One of the factors in this overall equation is chronic antigenic load, meaning the lifelong exposure to a variety of infectious agents for a period much longer than previously encountered during human evolution (because people are living longer than ever). Acute inflammation is how the body neutralizes dangerous/harmful agents, but later in an extended lifespan, such inflammation fails to become effectively countered by an aging immune system. One reason for this could be a lack of connection with the Earth’s supply of electrons. Modern lifestyle and footwear separate us from the ground’s electron supply. We refer to this common reality as an “electron deficiency” and suggest it is an overlooked cause not only of chronic inflammation but perhaps the ravages of aging itself.
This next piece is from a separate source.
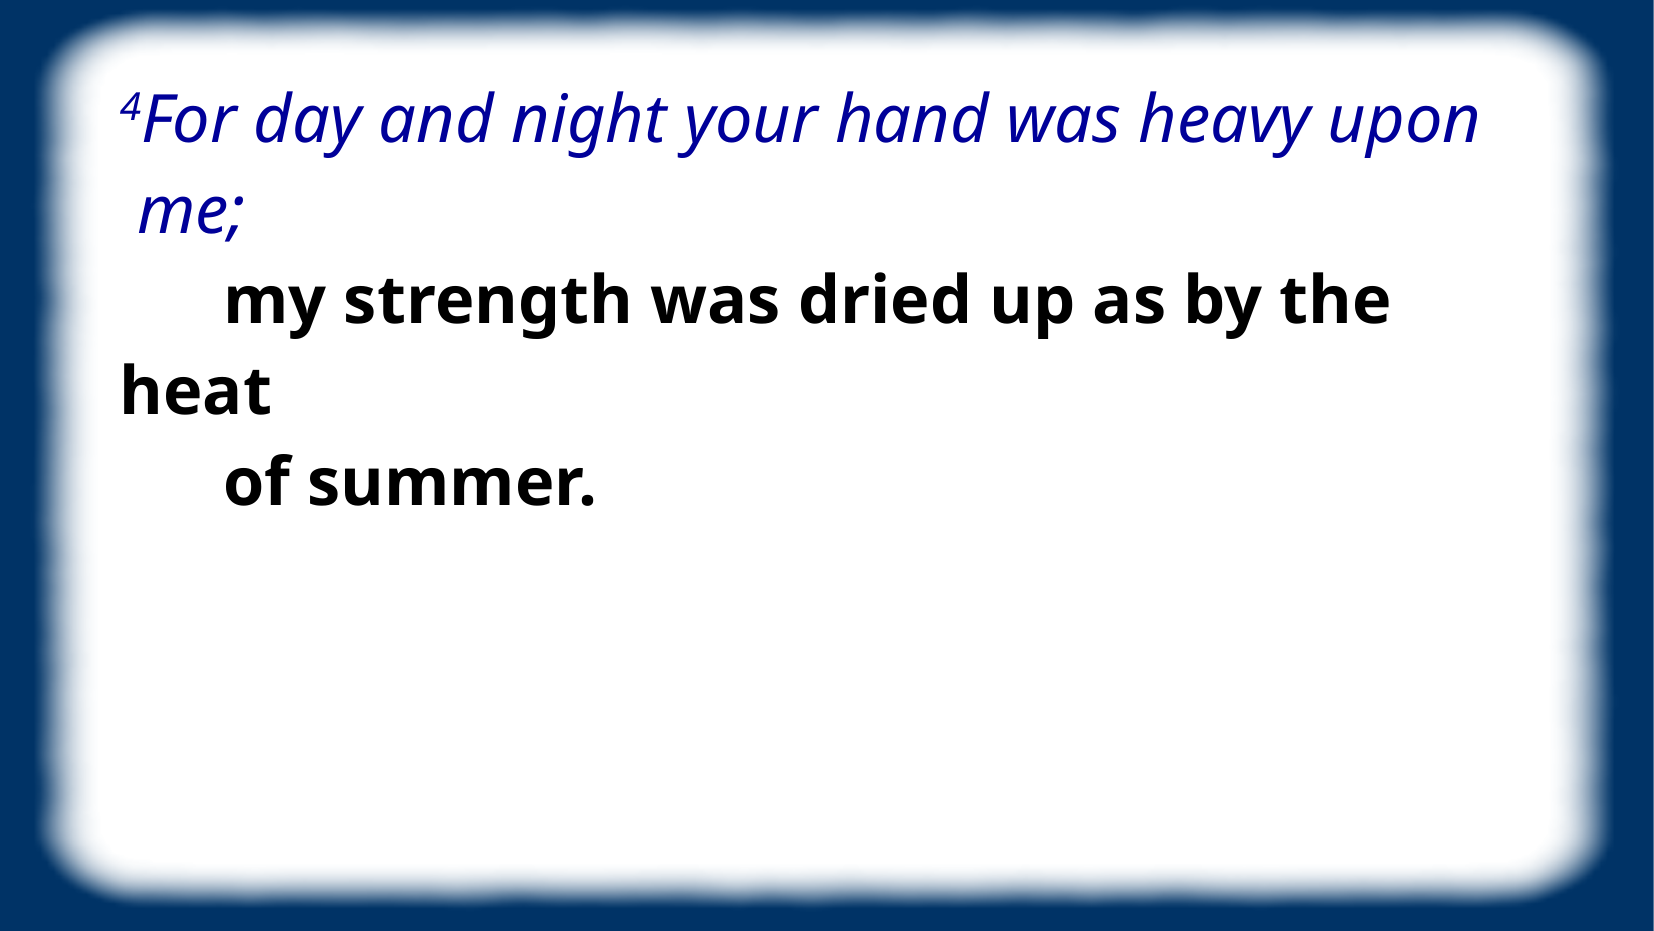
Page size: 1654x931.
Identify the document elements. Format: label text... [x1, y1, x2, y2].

picture [0, 0, 1654, 931]
text_box 4For day and night your hand was heavy upon me; my strength was dried up as by the heat of summer. [105, 63, 1546, 436]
Can Earthing reduce the severity and incidence of chronic illness and extend the quality and quantity of life? We seriously think so. Earthing has produced major health improvements in thousands of cases. What Clint Ober first observed, and described in the Earthing book, is now being reported to us by health professionals around the world. Such improvements were also reported during a back-to-Nature movement in Germany that started in the 1880s and featured being barefoot outdoors and even sleeping on the ground. We will write about that movement at a later time.
Earthing studies and feedback indicate that inflammation and stress decrease substantially, and sometimes dramatically. Contact with the Earth appears to dynamically boost the body’s own self-repair and healing mechanisms. This suggests to us that inflamm-aging may be the result of long periods without contact with the electrons of the earth. Our simple solution for the disconnect is pretty obvious: just reconnect to the Earth. It is not a panacea, but it sure may be a difference in how long and well we live.